■ **PASSAGE**
+++

Tuesday, June 26, 2012

Places We Were Too Grumpy, Tired, or Cold to Appreciate

I feel bad saying this because I'm pretty sure there's nothing at all wrong with The Heidiland; Liechtenstein; Neuschwanstein Castle (the one used as a model for the Disney World castle); or Wieskirche (a church on The Romantic Road in Germany) but we didn't appreciate these places at all.

Wieskirche:
Maybe I'm just not the type of person who can appreciate "Germany's most impressive Rococo Style Church," or maybe being soaked by cold rain at the the previous stop (Neuschwanstein) was the problem, but they compete with the commute for most likely reason we have no fond memories of Wieskirche.

Wieskirche is only a half-hour north of Neuschwanstein Castle if you actually know where you're going, but the psycho Tom Tom navigation lady (she and I have a history which I'll explore in later posts) who is built into the car and, therefore, impossible to rip out, sent us to a completely different church of a similar name in the middle of a field where the only passing traffic (and this is completely true) was a suspicious-looking man on a tractor. Now, in the farmer's defense, his expression could have been due in part to my husband standing half naked (from the waist up) behind our car which was behind the church in the middle of absolutely nowhere. And a point worth noting here is that the car and the church were nearly the same size. I should also mention that the only mud puddle in the vicinity of said church was directly behind our car's trunk because that's where my husband's clean, dry shirt landed when he grabbed it from the drying rack (aka the top of the suitcases), my shirt came along for the ride, and he dropped his shirt to save mine. In sacrificing his clothing for mine, my husband got to wear a day-old shirt and see his wife hug the steering wheel while laughing. He appreciated neither.

I'm not sure what the rules are for cursing and proximity to church, but if it's prohibited within 20 feet, he could be in trouble.

Now, as I say, I don't know Rococo style from Baroque and I can't even hear the word "Rococo" without silently adding "Rocky" to the beginning. So, by the time my husband explains the concept for the fourth time, I'm knee deep in thoughts of Midwestern pizza. But I know how to nod and say, "Aha," at all the right times so he won't know I'm a fraud until he reads this post.

In any event, Wieskirche was mostly white inside with gilt-edged colorful paintings above altars of red and green marble. There was symbolism everywhere and a miracle attached to a statue, but I didn't get it, or maybe I was too grumpy, tired, and cold to get it because....

Neuschwanstein Castle:
That morning we woke up early to drive to Germany, to stand in line to buy tickets to see Neuschwanstein Castle (soggy picture below).

+++

■ **SOURCE DATA**
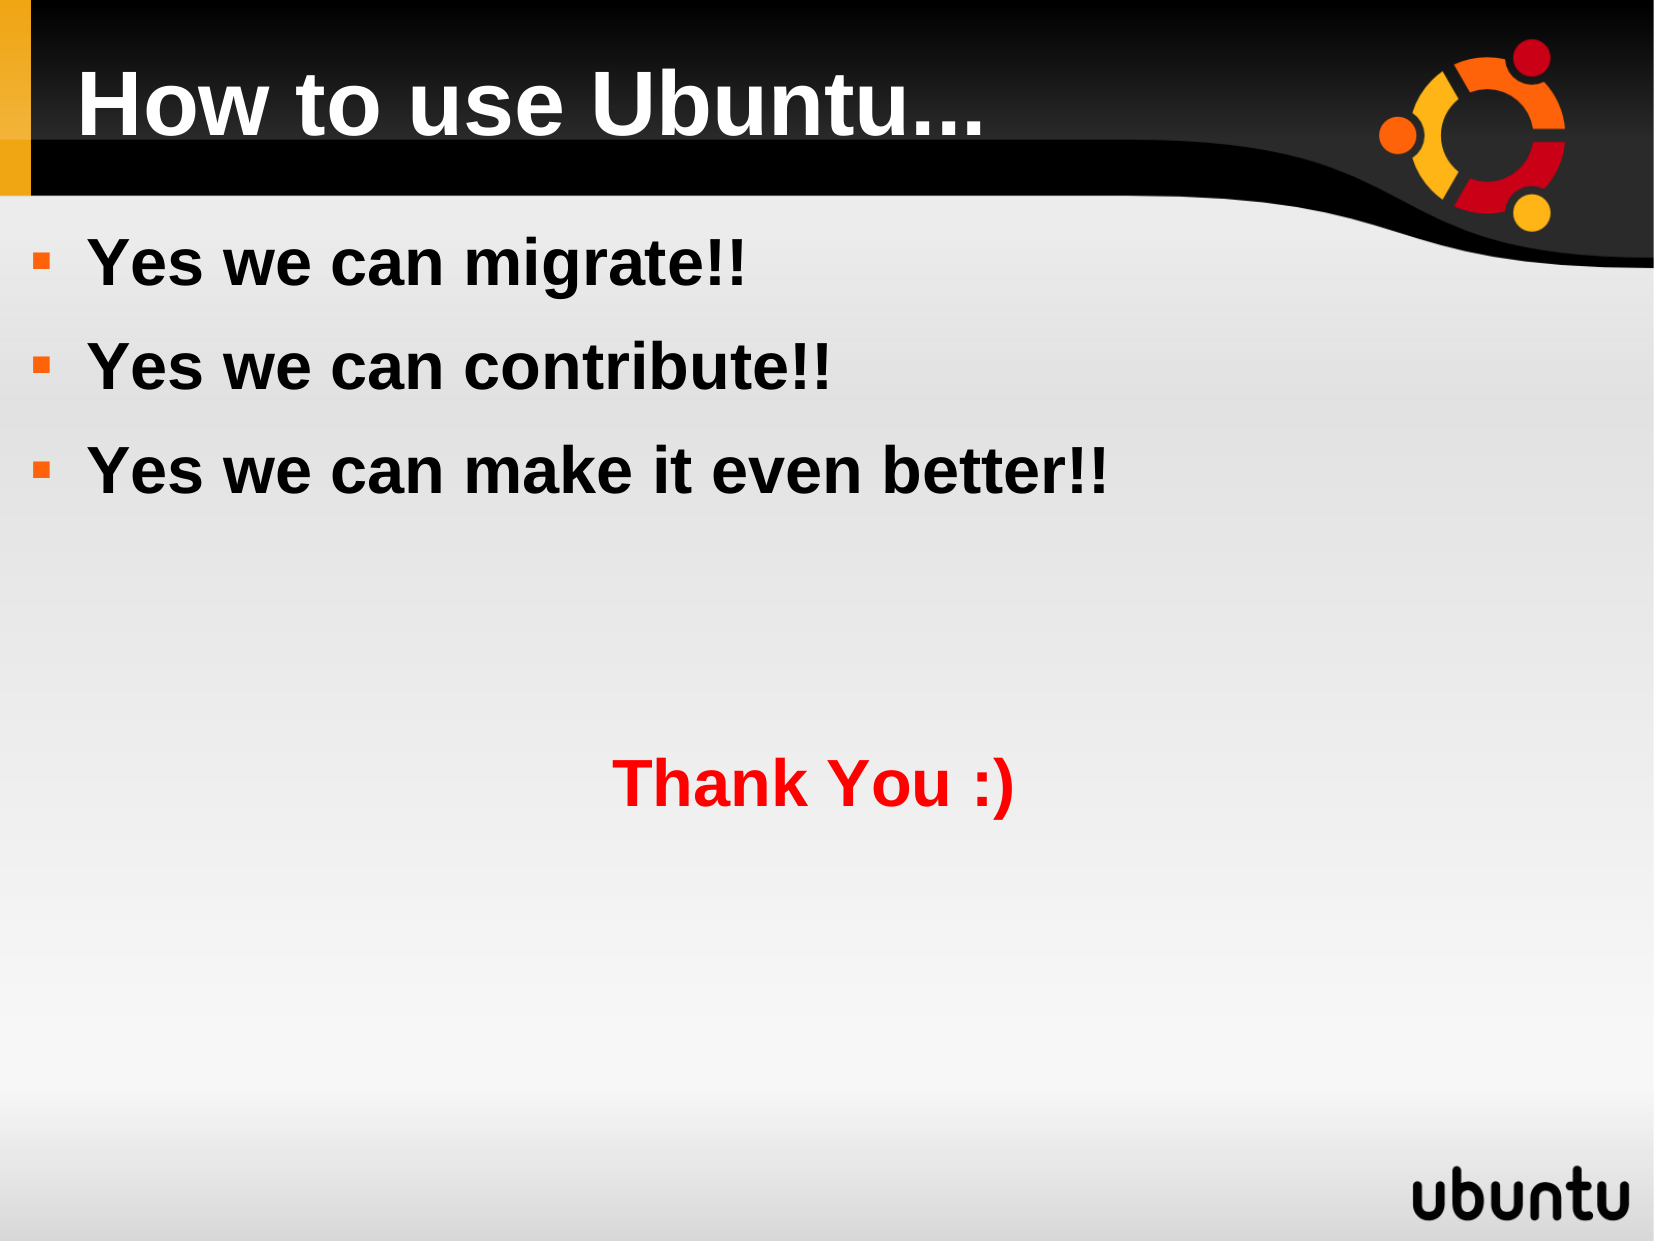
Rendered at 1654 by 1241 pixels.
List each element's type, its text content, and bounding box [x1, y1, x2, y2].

+++

■ **PROBLEMS**
1. Answer these questions from the blog post.
(a) How far north of Neuschwanstein Castle is Wieskirche if you know the way?
(b) What was the only passing traffic near the church in the field?
(c) What colors of marble were the altars in Wieskirche?
2. From the blog post, extract the stretch from "I feel bad saying" through "memories of Wieskirche.".
The listing is material apart from the blog post.

■ **EXPECTED ANSWERS**
1.
(a) A half-hour.
(b) A suspicious-looking man on a tractor.
(c) Red and green.

2.
I feel bad saying this because I'm pretty sure there's nothing at all wrong with The Heidiland; Liechtenstein; Neuschwanstein Castle (the one used as a model for the Disney World castle); or Wieskirche (a church on The Romantic Road in Germany) but we didn't appreciate these places at all.

Wieskirche:
Maybe I'm just not the type of person who can appreciate "Germany's most impressive Rococo Style Church," or maybe being soaked by cold rain at the the previous stop (Neuschwanstein) was the problem, but they compete with the commute for most likely reason we have no fond memories of Wieskirche.